Mr. and Mrs. Smith drove from Spanish to Toronto for two one-day sittings and claimed meal and accommodation costs for two days for each sitting. Since they drove, I find that two days per sitting is reasonable. Section 6(3) of the Schedule to Ontario Regulation 664/90 allows a maximum of $150 per person per night. The accommodation claim of $1,123.80 is within the maximum and I allow it.
Under section 5(3) of the Schedule, the maximum amount that may be awarded for the attendance of an expert witness is $200 per hour of attendance, up to a maximum of $1,600. The Schedule does not allow for preparation of the witness. I heard no argument that Mr. Smith's accountant attended for more than three hours. I therefore reduce the disbursement for this expert witness from $1,500 to $600 plus G.S.T.
I have no authority to award an amount to cover a witness's lost wages. I therefore do not allow $224 claimed for Mrs. Smith's lost time from work.

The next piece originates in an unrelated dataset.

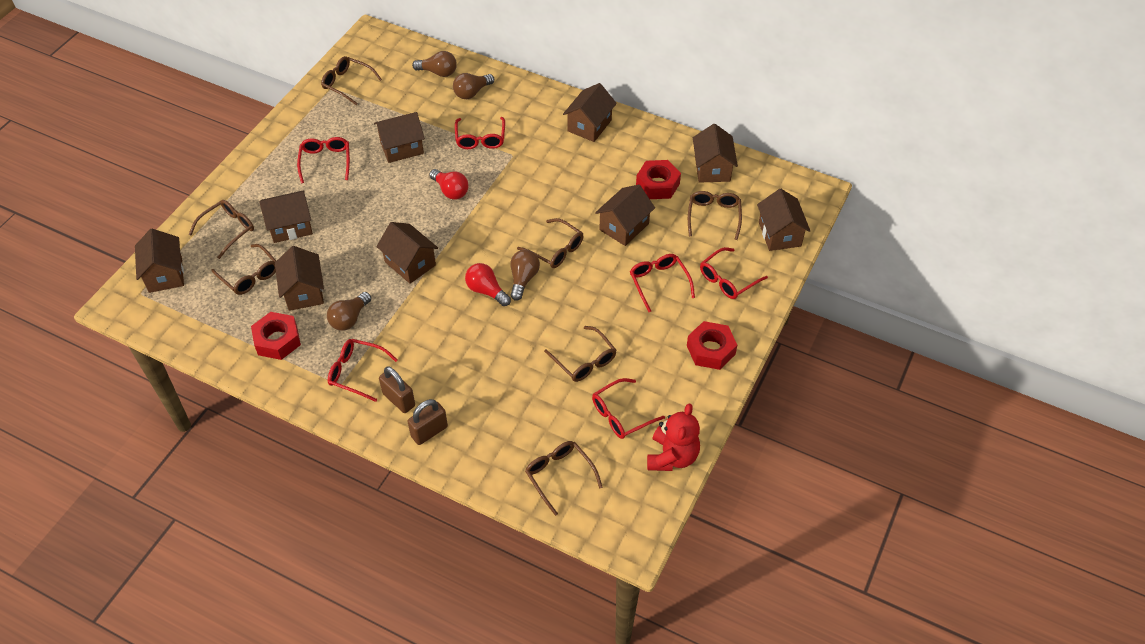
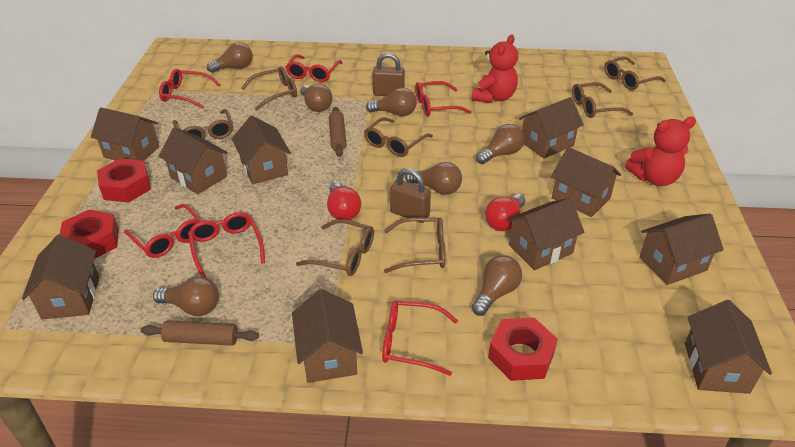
brown house: [135,229,184,293] [259,190,313,243] [275,246,324,311] [374,112,425,163] [376,222,438,284] [563,83,617,142] [595,185,655,246] [693,124,738,183] [757,189,810,251] = 9 -> [22,234,99,319] [91,107,160,161] [159,128,228,194] [232,116,291,184] [292,289,363,383] [507,198,585,270] [519,97,584,159] [551,147,621,217] [639,213,724,285] [685,300,772,394] = 10
brown light bulb: [327,292,371,331] [412,51,457,77] [453,73,494,99] [510,250,540,301] = 4 -> [153,276,219,316] [207,42,252,73] [300,84,333,112] [366,88,417,116] [405,162,462,195] [472,255,522,316] [476,124,524,164] = 7
brown rolling pin: none = 0 -> [141,320,259,346] [329,107,347,157] = 2
red teddy bear: [647,404,700,471] = 1 -> [472,35,518,103] [625,117,696,186] = 2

I assess total expenses of the arbitration proceeding at $16,118.80.
August 20, 2004
William J. Renahan
Arbitrator
Date
Neutral Citation: 2004 ONFSCDRS 121
FSCO A02-001475
FINANCIAL SERVICES COMMISSION OF ONTARIO
BETWEEN:
MARK SMITH
Applicant
and
WAWANESA MUTUAL INSURANCE COMPANY
Insurer
ARBITRATION ORDER
Under section 282 of the Insurance Act, R.S.O. 1990, c.I.8, as amended, it is ordered that:
- Wawanesa Mutual Insurance Company shall pay Mark Smith $56,018.80.
August 20, 2004
William J. Renahan
Arbitrator
Date
Footnotes
- The Statutory Accident Benefits Schedule — Accidents on or after November 1, 1996, Ontario Regulation 403/96, as amended by Ontario Regulations 462/96, 505/96, 551/96, 303/98, 114/00 and 482/01.